### The task
Only the text should be kept: print every entry below exactly and leave each image out.

[Start of section]

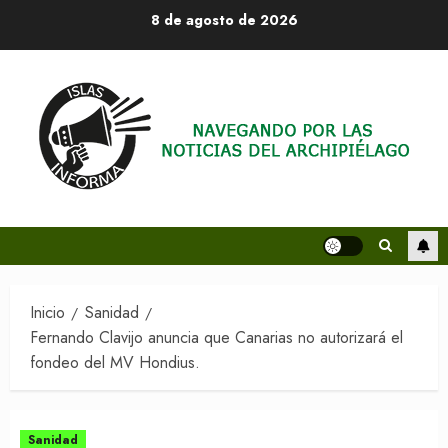
Saltar
8 de agosto de 2026
al
contenido
Inicio
Sanidad
Fernando Clavijo anuncia que Canarias no autorizará el
fondeo del MV Hondius.
Sanidad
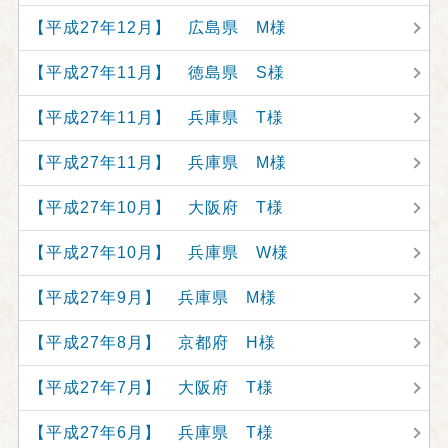
【平成27年12月】 広島県 M様
【平成27年11月】 徳島県 S様
【平成27年11月】 兵庫県 T様
【平成27年11月】 兵庫県 M様
【平成27年10月】 大阪府 T様
【平成27年10月】 兵庫県 W様
【平成27年9月】 兵庫県 M様
【平成27年8月】 京都府 H様
【平成27年7月】 大阪府 T様
【平成27年6月】 兵庫県 T様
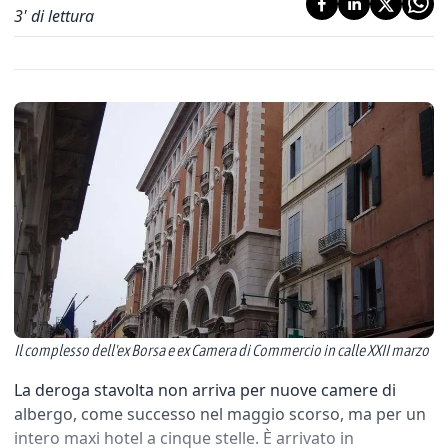
3
' di lettura
Il complesso dell'ex Borsa e ex Camera di Commercio in calle XXII marzo
La deroga stavolta non arriva per nuove camere di
albergo, come successo nel maggio scorso, ma per un
intero maxi hotel a cinque stelle. È arrivato in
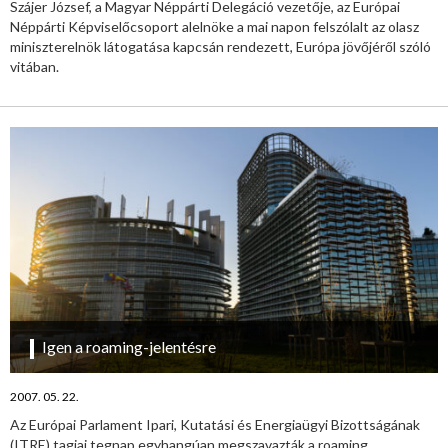
Szájer József, a Magyar Néppárti Delegáció vezetője, az Európai
Néppárti Képviselőcsoport alelnöke a mai napon felszólalt az olasz
miniszterelnök látogatása kapcsán rendezett, Európa jövőjéről szóló
vitában.
Igen a roaming-jelentésre
2007. 05. 22.
Az Európai Parlament Ipari, Kutatási és Energiaügyi Bizottságának
(ITRE) tagjai tegnap egyhangúan megszavazták a roaming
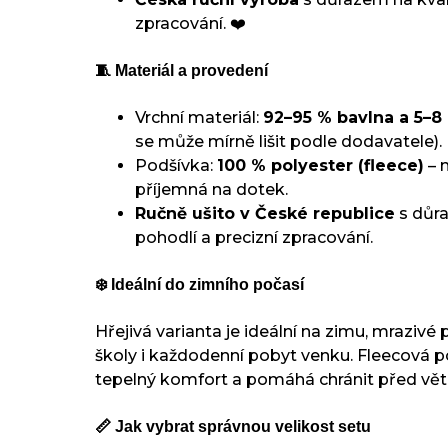
zpracování. ❤️
🧵 Materiál a provedení
Vrchní materiál:
92–95 % bavlna a 5–8
se může mírně lišit podle dodavatele).
Podšívka:
100 % polyester (fleece)
– 
příjemná na dotek.
Ručně ušito v České republice
s důra
pohodlí a precizní zpracování.
❄️ Ideální do zimního počasí
Hřejivá varianta je ideální na zimu, mrazivé
školy i každodenní pobyt venku. Fleecová p
tepelný komfort a pomáhá chránit před vě
📏 Jak vybrat správnou velikost setu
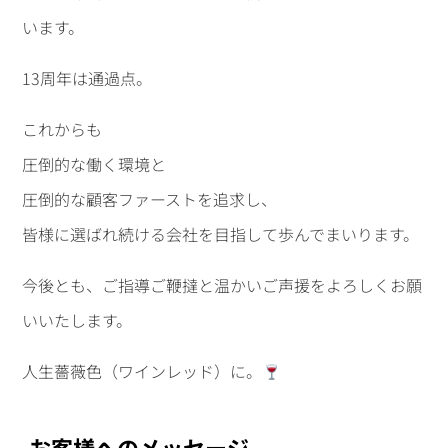
います。
13周年は通過点。
これからも
圧倒的な働く環境と
圧倒的な顧客ファーストを追求し、
皆様に選ばれ続ける会社を目指して歩んでまいります。
今後とも、ご指導ご鞭撻と温かいご声援をよろしくお願
いいたします。
人生薔薇色（ワインレッド）に。
お客様へのメッセージ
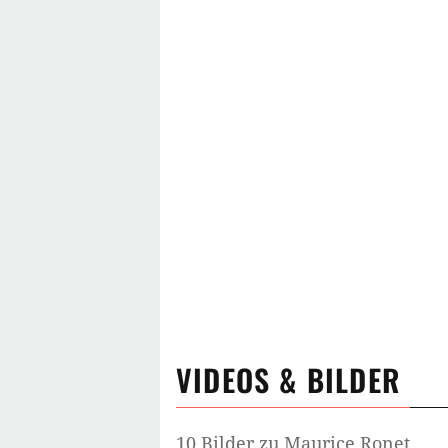
VIDEOS & BILDER
10 Bilder zu Maurice Ronet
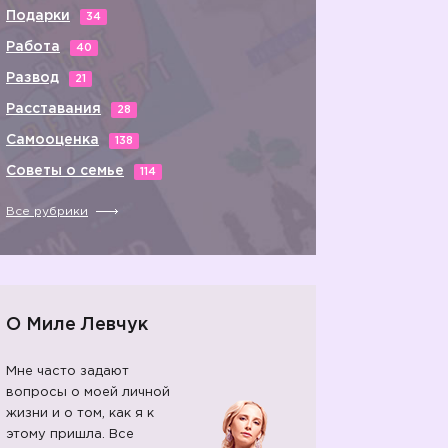
Подарки
34
Работа
40
Развод
21
Расставания
28
Самооценка
138
Советы о семье
114
Все рубрики
О Миле Левчук
Мне часто задают
вопросы о моей личной
жизни и о том, как я к
этому пришла. Все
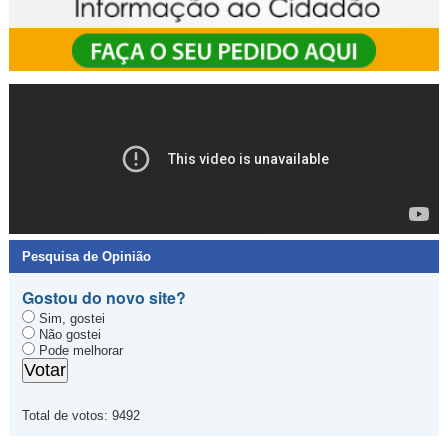
Pesquisa de Opinião
Gostou do novo site?
Sim, gostei
Não gostei
Pode melhorar
Total de votos:
9492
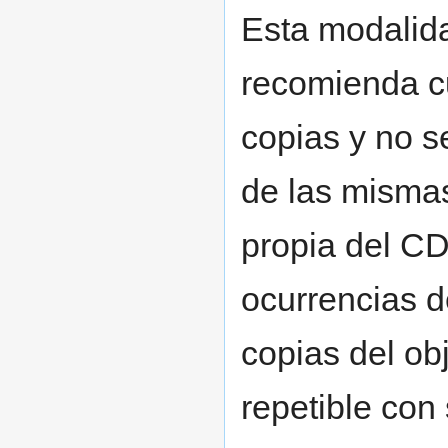
Esta modalida
recomienda c
copias y no s
de las mismas
propia del CD
ocurrencias d
copias del ob
repetible co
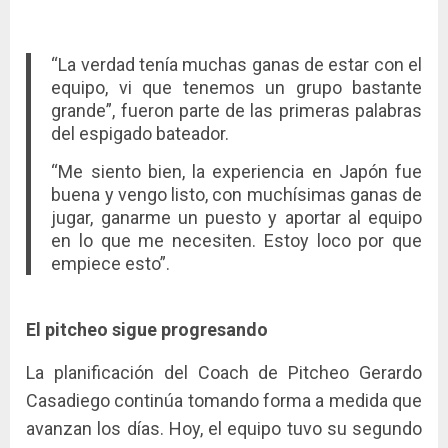
“La verdad tenía muchas ganas de estar con el
equipo, vi que tenemos un grupo bastante
grande”, fueron parte de las primeras palabras
del espigado bateador.
“Me siento bien, la experiencia en Japón fue
buena y vengo listo, con muchísimas ganas de
jugar, ganarme un puesto y aportar al equipo
en lo que me necesiten. Estoy loco por que
empiece esto”.
El pitcheo sigue progresando
La planificación del Coach de Pitcheo Gerardo
Casadiego continúa tomando forma a medida que
avanzan los días. Hoy, el equipo tuvo su segundo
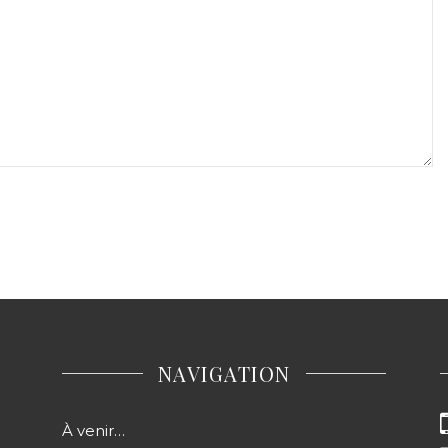
NAVIGATION
À venir…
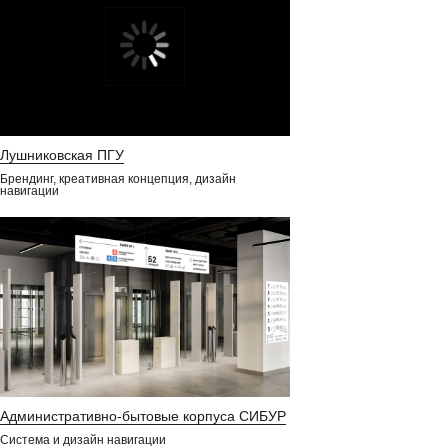
Лушниковская ПГУ
Брендинг, креативная концепция, дизайн
навигации
Административно-бытовые корпуса СИБУР
Система и дизайн навигации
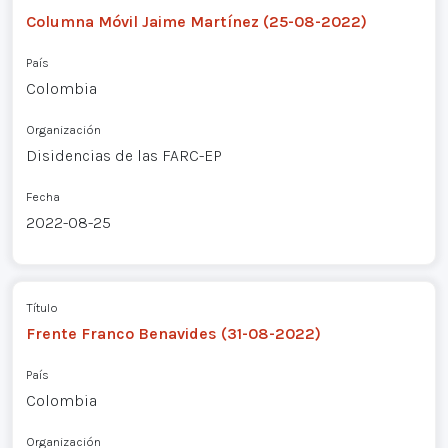
Columna Móvil Jaime Martínez (25-08-2022)
País
Colombia
Organización
Disidencias de las FARC-EP
Fecha
2022-08-25
Título
Frente Franco Benavides (31-08-2022)
País
Colombia
Organización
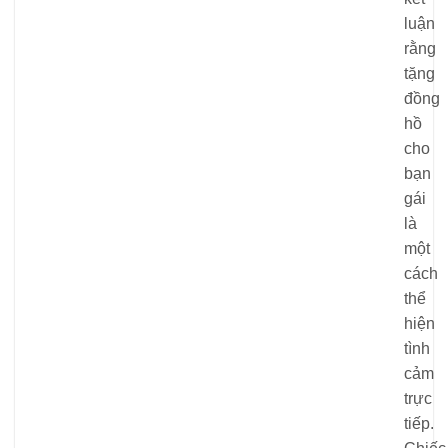
luận
rằng
tặng
đồng
hồ
cho
bạn
gái
là
một
cách
thể
hiện
tình
cảm
trực
tiếp.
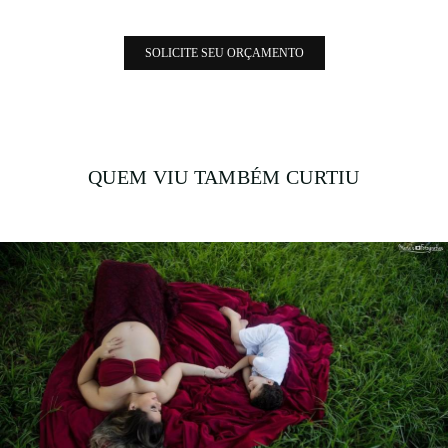
SOLICITE SEU ORÇAMENTO
QUEM VIU TAMBÉM CURTIU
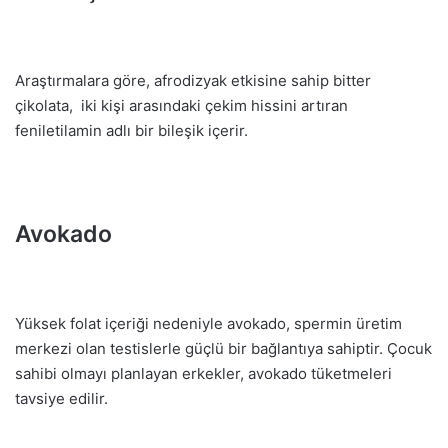
Araştırmalara göre, afrodizyak etkisine sahip bitter
çikolata, iki kişi arasındaki çekim hissini artıran
feniletilamin adlı bir bileşik içerir.
Avokado
Yüksek folat içeriği nedeniyle avokado, spermin üretim
merkezi olan testislerle güçlü bir bağlantıya sahiptir. Çocuk
sahibi olmayı planlayan erkekler, avokado tüketmeleri
tavsiye edilir.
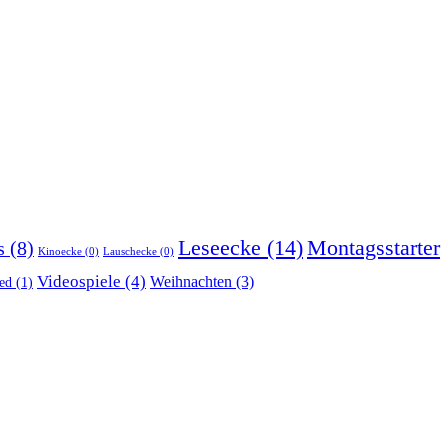
Montagsstarter
Leseecke
(14)
s
(8)
Kinoecke
(0)
Lauschecke
(0)
Videospiele
(4)
Weihnachten
(3)
ed
(1)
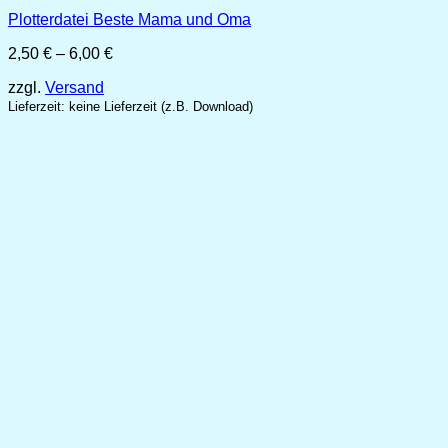
Plotterdatei Beste Mama und Oma
Preisspanne:
2,50
€
–
6,00
€
2,50 €
zzgl.
Versand
bis
6,00 €
Lieferzeit: keine Lieferzeit (z.B. Download)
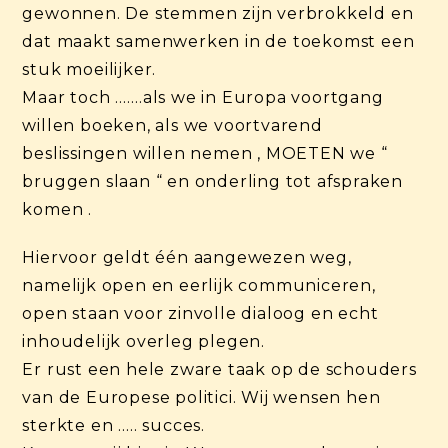
gewonnen. De stemmen zijn verbrokkeld en
dat maakt samenwerken in de toekomst een
stuk moeilijker.
Maar toch …….als we in Europa voortgang
willen boeken, als we voortvarend
beslissingen willen nemen , MOETEN we “
bruggen slaan “ en onderling tot afspraken
komen .
Hiervoor geldt één aangewezen weg,
namelijk open en eerlijk communiceren,
open staan voor zinvolle dialoog en echt
inhoudelijk overleg plegen.
Er rust een hele zware taak op de schouders
van de Europese politici. Wij wensen hen
sterkte en ….. succes.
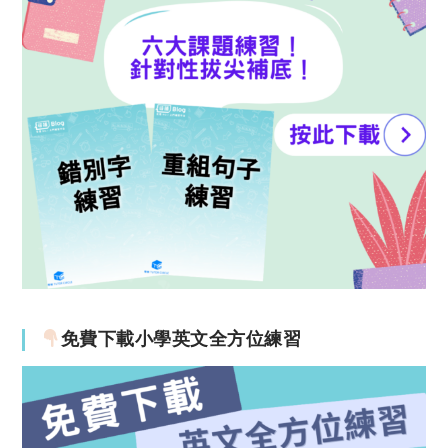
免費下載小學英文全方位練習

[End of section]

### Exercise solution
Saltar
8 de agosto de 2026
al
contenido
Inicio
Sanidad
Fernando Clavijo anuncia que Canarias no autorizará el
fondeo del MV Hondius.
Sanidad
【平成27年12月】 広島県 M様
【平成27年11月】 徳島県 S様
【平成27年11月】 兵庫県 T様
【平成27年11月】 兵庫県 M様
【平成27年10月】 大阪府 T様
【平成27年10月】 兵庫県 W様
【平成27年9月】 兵庫県 M様
【平成27年8月】 京都府 H様
【平成27年7月】 大阪府 T様
【平成27年6月】 兵庫県 T様
3
' di lettura
Il complesso dell'ex Borsa e ex Camera di Commercio in calle XXII marzo
La deroga stavolta non arriva per nuove camere di
albergo, come successo nel maggio scorso, ma per un
intero maxi hotel a cinque stelle. È arrivato in
Szájer József, a Magyar Néppárti Delegáció vezetője, az Európai
Néppárti Képviselőcsoport alelnöke a mai napon felszólalt az olasz
miniszterelnök látogatása kapcsán rendezett, Európa jövőjéről szóló
vitában.
Igen a roaming-jelentésre
2007. 05. 22.
Az Európai Parlament Ipari, Kutatási és Energiaügyi Bizottságának
(ITRE) tagjai tegnap egyhangúan megszavazták a roaming
zpracování. ❤️
🧵 Materiál a provedení
Vrchní materiál:
92–95 % bavlna a 5–8
se může mírně lišit podle dodavatele).
Podšívka:
100 % polyester (fleece)
– 
příjemná na dotek.
Ručně ušito v České republice
s důra
pohodlí a precizní zpracování.
❄️ Ideální do zimního počasí
Hřejivá varianta je ideální na zimu, mrazivé
školy i každodenní pobyt venku. Fleecová p
tepelný komfort a pomáhá chránit před vě
📏 Jak vybrat správnou velikost setu
います。
13周年は通過点。
これからも
圧倒的な働く環境と
圧倒的な顧客ファーストを追求し、
皆様に選ばれ続ける会社を目指して歩んでまいります。
今後とも、ご指導ご鞭撻と温かいご声援をよろしくお願
いいたします。
人生薔薇色（ワインレッド）に。
お客様へのメッセージ
VIDEOS & BILDER
10 Bilder zu Maurice Ronet
Подарки
34
Работа
40
Развод
21
Расставания
28
Самооценка
138
Советы о семье
114
Все рубрики
О Миле Левчук
Мне часто задают
вопросы о моей личной
жизни и о том, как я к
этому пришла. Все
Pesquisa de Opinião
Gostou do novo site?
Sim, gostei
Não gostei
Pode melhorar
Total de votos:
9492
Esta modalida
recomienda c
copias y no s
de las mismas
propia del CD
ocurrencias d
copias del ob
repetible co
“La verdad tenía muchas ganas de estar con el
equipo, vi que tenemos un grupo bastante
grande”, fueron parte de las primeras palabras
del espigado bateador.
“Me siento bien, la experiencia en Japón fue
buena y vengo listo, con muchísimas ganas de
jugar, ganarme un puesto y aportar al equipo
en lo que me necesiten. Estoy loco por que
empiece esto”.
El pitcheo sigue progresando
La planificación del Coach de Pitcheo Gerardo
Casadiego continúa tomando forma a medida que
avanzan los días. Hoy, el equipo tuvo su segundo
NAVIGATION
À venir…
Лушниковская ПГУ
Брендинг, креативная концепция, дизайн
навигации
Административно-бытовые корпуса СИБУР
Система и дизайн навигации
Columna Móvil Jaime Martínez (25-08-2022)
País
Colombia
Organización
Disidencias de las FARC-EP
Fecha
2022-08-25
Título
Frente Franco Benavides (31-08-2022)
País
Colombia
Organización
luận
rằng
tặng
đồng
hồ
cho
bạn
gái
là
một
cách
thể
hiện
tình
cảm
trực
tiếp.
SOLICITE SEU ORÇAMENTO
QUEM VIU TAMBÉM CURTIU
Araştırmalara göre, afrodizyak etkisine sahip bitter
çikolata, iki kişi arasındaki çekim hissini artıran
feniletilamin adlı bir bileşik içerir.
Avokado
Yüksek folat içeriği nedeniyle avokado, spermin üretim
merkezi olan testislerle güçlü bir bağlantıya sahiptir. Çocuk
sahibi olmayı planlayan erkekler, avokado tüketmeleri
tavsiye edilir.
Montagsstarter
Leseecke
(14)
s
(8)
Kinoecke
(0)
Lauschecke
(0)
Videospiele
(4)
Weihnachten
(3)
ed
(1)
Plotterdatei Beste Mama und Oma
Preisspanne:
2,50
€
–
6,00
€
2,50 €
zzgl.
Versand
bis
6,00 €
Lieferzeit: keine Lieferzeit (z.B. Download)
gewonnen. De stemmen zijn verbrokkeld en
dat maakt samenwerken in de toekomst een
stuk moeilijker.
Maar toch …….als we in Europa voortgang
willen boeken, als we voortvarend
beslissingen willen nemen , MOETEN we “
bruggen slaan “ en onderling tot afspraken
komen .
Hiervoor geldt één aangewezen weg,
namelijk open en eerlijk communiceren,
open staan voor zinvolle dialoog en echt
inhoudelijk overleg plegen.
Er rust een hele zware taak op de schouders
van de Europese politici. Wij wensen hen
sterkte en ….. succes.
免費下載小學英文全方位練習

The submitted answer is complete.